Cautionary Kate

A flimsy show about the voices in our heads

★★
theatre review (edinburgh) | Read in About 2 minutes
Published 09 Aug 2016

Most of us have two voices in our head – the optimistic, day-dreamy, wish-fulfilment angel and the pessimistic, everyone-hates-you, nay-saying devil. But Kate’s are a little louder than most.

This flimsy one-person by Katie Sherrard sees her heroine pulled in different directions by her equally unhelpful imaginary friends, loudly mic'ed over the action. Kate wakes up, bleary, from a party where she got too drunk and made a fool of herself doing karaoke in front of this guy she’s crushing on. Her good angel tries to swaddle her in a nice dream—essentially the plot of My Fair Lady—but the bad angel intrudes with cringeworthy memories of the night before.

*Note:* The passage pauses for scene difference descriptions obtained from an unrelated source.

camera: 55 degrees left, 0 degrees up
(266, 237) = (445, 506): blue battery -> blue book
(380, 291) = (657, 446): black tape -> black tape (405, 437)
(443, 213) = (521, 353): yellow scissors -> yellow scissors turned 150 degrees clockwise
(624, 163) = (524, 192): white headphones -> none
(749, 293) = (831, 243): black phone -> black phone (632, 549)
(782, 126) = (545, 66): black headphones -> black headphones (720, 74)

This pattern repeats for 45 minutes, as Kate indulges her fantasies—winning an Oscar, wowing people at parties with her dance routines, bagging an Olympic gold medal—before being brought rudely back down to earth, and practically ground into dust, by fears that everyone loathes her, her friends think she’s boring, she’ll never win her man.

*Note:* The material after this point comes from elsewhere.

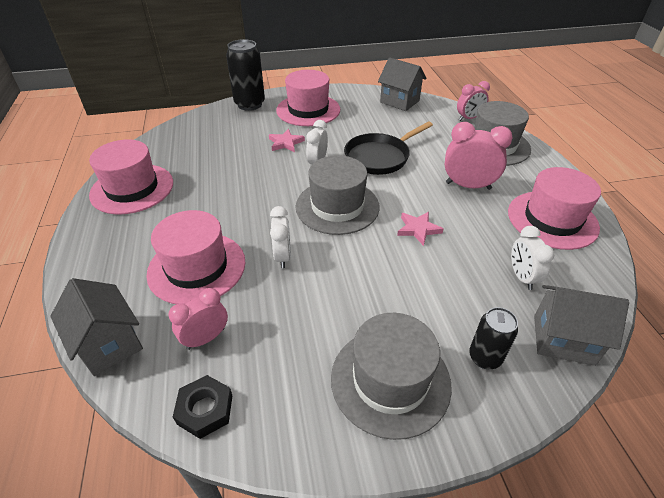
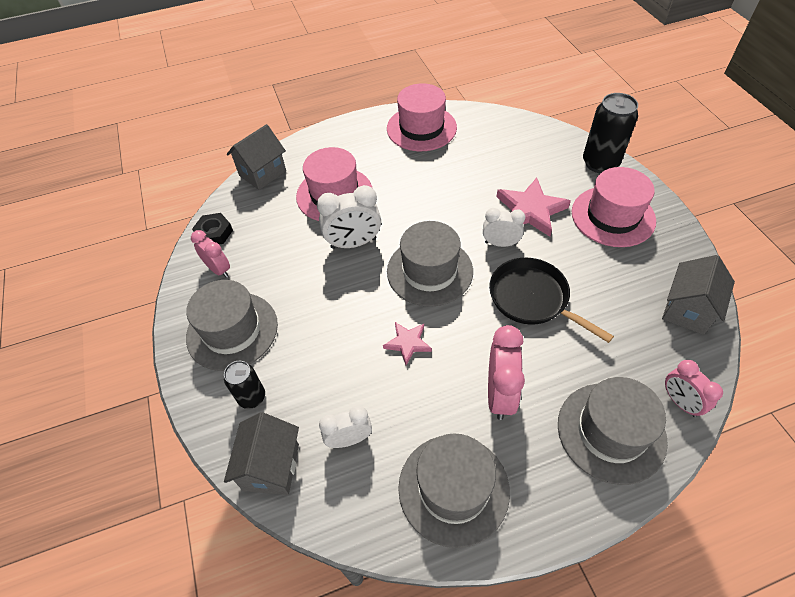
camera: 85 degrees right, 10 degrees up
(206, 338) = (268, 218): pink clock -> pink clock (218, 269)
(282, 256) = (353, 243): white clock -> white clock, size x1.52
(285, 143) = (530, 210): pink star -> pink star, size x1.76
(552, 219) = (453, 488): pink hat -> grey hat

Sherrard infuses the show with energy, trembling with self-loathing one minute and gleefully strutting the next. She’s got good comic timing, and confidently draws the audience into the action. But, oh, the material is more insubstantial than one of her daydreams. There’s an appealing character in here, but there is not yet a show. The final big realisation—that even if things don’t work out perfectly, taking action is better than living in a fantasy world—is the sort of message you’d expect of a children’s book.